> [Excerpt to read]:

====

GOOGLE_MATRIX_URL = "https://maps.googleapis.com/maps/api/distancematrix/json"
GOOGLE_KEY = get_secret('GOOGLE_API_KEY_PHIL')

def get_matrix(origins, destinations, mode, departure_time=None, url=GOOGLE_MATRIX_URL, key=GOOGLE_KEY, 
  timezone='Pacific/Auckland'):
    """
    Call Google to compute the duration-distance matrix from the list of origins to the list of destinations
    by the given mode at the given departure time.
    
    INPUT:
        origins
            List of WGS84 longitude-latitude pairs that will be round to 5 decimal places 
        destinations
            List of WGS84 longitude-latitude pairs that will be round to 5 decimal places 
        mode
            String; one of 'driving', 'walking', 'bicycling', or 'transit'
        departure_time
            Optional; string; departure datetime as a string of the form '%Y-%m-%d %H:%M' or the string 'now'; 
            can't be from the past
        timezone
            String; timezone for query, e.g. 'Pacific/Auckland'; see https://en.wikipedia.org/wiki/List_of_tz_database_time_zones 
            
    OUTPUT:
        A decoded JSON string described at https://developers.google.com/maps/documentation/distance-matrix/intro#DirectionsResponseElements .
    NOTES:
        - If ``departure_time`` is not null and ``mode='driving'``, then each request must contain at most 100 elements, 
          where the number of elements equals the product of the number of origins and number of destinations.
    """
    valid_modes = ['driving', 'walking', 'bicycling', 'transit']
    if mode not in valid_modes:
        raise ValueError('mode must be one of {!s}'.format(valid_modes))
    
    origs = '|'.join(["{:.05f},{:.05f}".format(lat, lon) for lon, lat in origins])
    dests = '|'.join(["{:.05f},{:.05f}".format(lat, lon) for lon, lat in destinations])
    if departure_time not in [None, 'now']:
        tz = pytz.timezone(timezone)
        departure_time = dt.datetime.strptime(departure_time, '%Y-%m-%d %H:%M')
        departure_time = int(tz.localize(departure_time).timestamp())
        
    params = {
        'origins': origs,
        'destinations': dests,
        'key': key,
        'mode': mode,
        'departure_time': departure_time,
    }
    r = requests.get(url, params=params)

    # Raise an error if bad request
    r.raise_for_status()

    return r.json()         

def matrix_to_df(matrix, orig_names=None, dest_names=None):
    """
    Given a (decoded) JSON time-distance matrix of the form output by :func:``get_matrix``, 
    a list of origin names (defaults to [0, 1, 2, etc.]), 
    and a list of destination names (defaults to [0, 1, 2, etc.]), convert the matrix to a DataFrame with
    the columns:
    
    - ``'origin'``: one of ``orig_names``
    - ``'destination'``: one of ``dest_names``
    - ``'duration'``: time from origin to destination
    - ``'distance'``: distance from origin to destination
    
    The origin and destination names should be listed in the same order as the 'sources' and 'targets' 
    attributes of ``matrix``, respectively.

====

> [Page images and extracted text]:
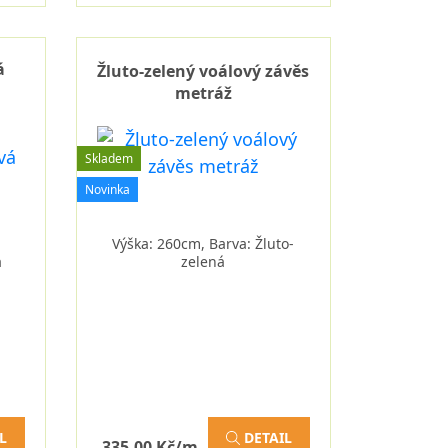
á
Žluto-zelený voálový závěs
metráž
Skladem
Novinka
Výška: 260cm, Barva: Žluto-
á
zelená
L
DETAIL
335,00 Kč/m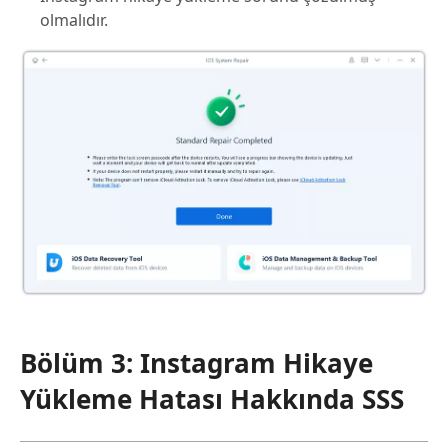
olmalıdır.
Bölüm 3: Instagram Hikaye
Yükleme Hatası Hakkında SSS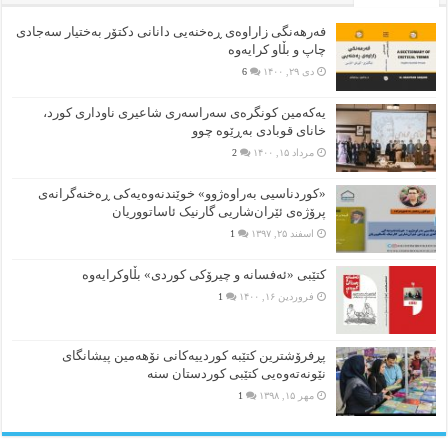
فەرهەنگی زاراوەی ڕەخنەیی دانانی دکتۆر بەختیار سەجادی
چاپ و بڵاو کرایەوە
دی ۲۹, ۱۴۰۰
6
یەکەمین کونگرەی سەراسەری شاعیری‌ ناوداری کورد،
خانای قوبادی بەڕێوە چوو
مرداد ۱۵, ۱۴۰۰
2
«کوردناسیی بەراوەژوو» خوێندنەوەیەکی ڕەخنەگرانەی
پرۆژەی ئێران‌شاریی گارنیک ئاساتووریان
اسفند ۲۵, ۱۳۹۷
1
کتێبی «ئەفسانە و چیرۆکی کوردی» بڵاوکرایەوە
فروردین ۱۶, ۱۴۰۰
1
پڕفرۆشترین کتێبە کوردییەکانی نۆهەمین پیشانگای
نێونەتەوەیی کتێبی کوردستان سنە
مهر ۱۵, ۱۳۹۸
1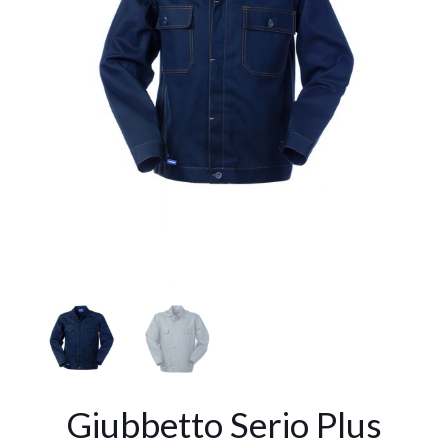
Giubbetto Serio Plus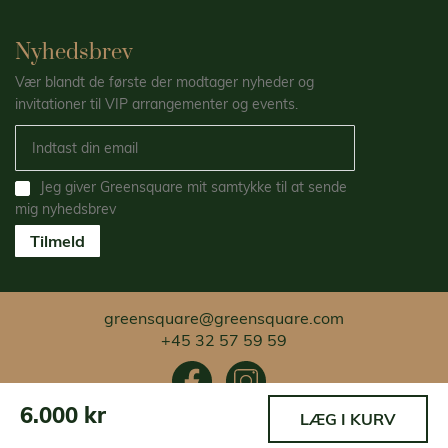
Nyhedsbrev
Vær blandt de første der modtager nyheder og
invitationer til VIP arrangementer og events.
Jeg giver Greensquare mit samtykke til at sende
mig nyhedsbrev
Tilmeld
greensquare@greensquare.com
+45 32 57 59 59
6.000 kr
LÆG I KURV
All Right Reserved 2021 @ GreenSquare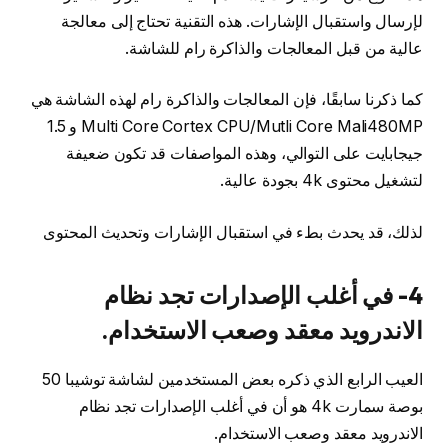
لإرسال واستقبال الإشارات. هذه التقنية تحتاج إلى معالجة
عالية من قبل المعالجات والذاكرة رام للشاشة.
كما ذكرنا سابقًا، فإن المعالجات والذاكرة رام لهذه الشاشة هي
Multi Core Cortex CPU/Mutli Core Mali480MP و 1.5
جيجابايت على التوالي، وهذه المواصفات قد تكون ضعيفة
لتشغيل محتوى 4k بجودة عالية.
لذلك، قد يحدث بطء في استقبال الإشارات وتحديث المحتوى
4- في أغلب الإصدارات تجد نظام
الاندرويد معقد وصعب الاستخدام.
العيب الرابع الذي ذكره بعض المستخدمين لشاشة توشيبا 50
بوصة سمارت 4k هو أن في أغلب الإصدارات تجد نظام
الاندرويد معقد وصعب الاستخدام.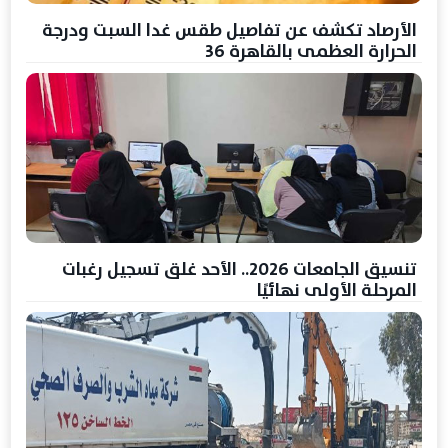
الأرصاد تكشف عن تفاصيل طقس غدا السبت ودرجة
الحرارة العظمى بالقاهرة 36
تنسيق الجامعات 2026.. الأحد غلق تسجيل رغبات
المرحلة الأولى نهائيًا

====

> [Problem A]:
Answer these questions using the distance-matrix excerpt:
(i) Which timezone does the get_matrix function use by default?
(ii) To how many decimal places are the origin and destination longitude-latitude pairs rounded?
(iii) When departure_time is not null and the mode is driving, what is the maximum number of elements a request may contain?
> [Problem B]:
Write out everything in the distance-matrix excerpt from "Call Google to" down to "given departure time.".
> [Problem C]:
Extend the distance-matrix excerpt, picking up immediately after its final sentence.

> [Exercise output A]:
(i) 'Pacific/Auckland'
(ii) 5 decimal places
(iii) 100 elements

> [Exercise output B]:
Call Google to compute the duration-distance matrix from the list of origins to the list of destinations
    by the given mode at the given departure time.

> [Exercise output C]:
    """
    # Initialize DataFrame
    columns = ['orig', 'orig_name', 'dest', 'dest_name', 'duration', 'distance']
    f = pd.DataFrame([], columns=columns)
    
    # Append origins and destinations
    origs, dests =  zip(*product(matrix['origin_addresses'], matrix['destination_addresses']))
    f['orig'] = origs
    f['dest'] = dests
    if orig_names is not None and dest_names is not None:
        orig_names, dest_names = zip(*product(orig_names, dest_names))
        f['orig_name'] = orig_names
        f['dest_name'] = dest_names
        
    # Append durations and distances
    if 'duration_in_traffic' in matrix['rows'][0]['elements'][0]:
        dur_key = 'duration_in_traffic'
    else:
        dur_key = 'duration'
    durs, dists = zip(*[(e[dur_key]['value'], e['distance']['value'])
      for r in matrix['rows'] for e in r['elements']])
    f['duration'] = durs
    f['distance'] = dists

    return f

def build_matrix(rental_area_points, mode, departure_time=None, chunk_size=100, 
  url=GOOGLE_MATRIX_URL, key=GOOGLE_KEY):
    """
    Compute the duration-distance matrix between all pairs of rental area points given,
    but skip the diagonal entries, that is, the ones with origin equal to destination.
    To do this, call:func:`get_matrix` repeatedly.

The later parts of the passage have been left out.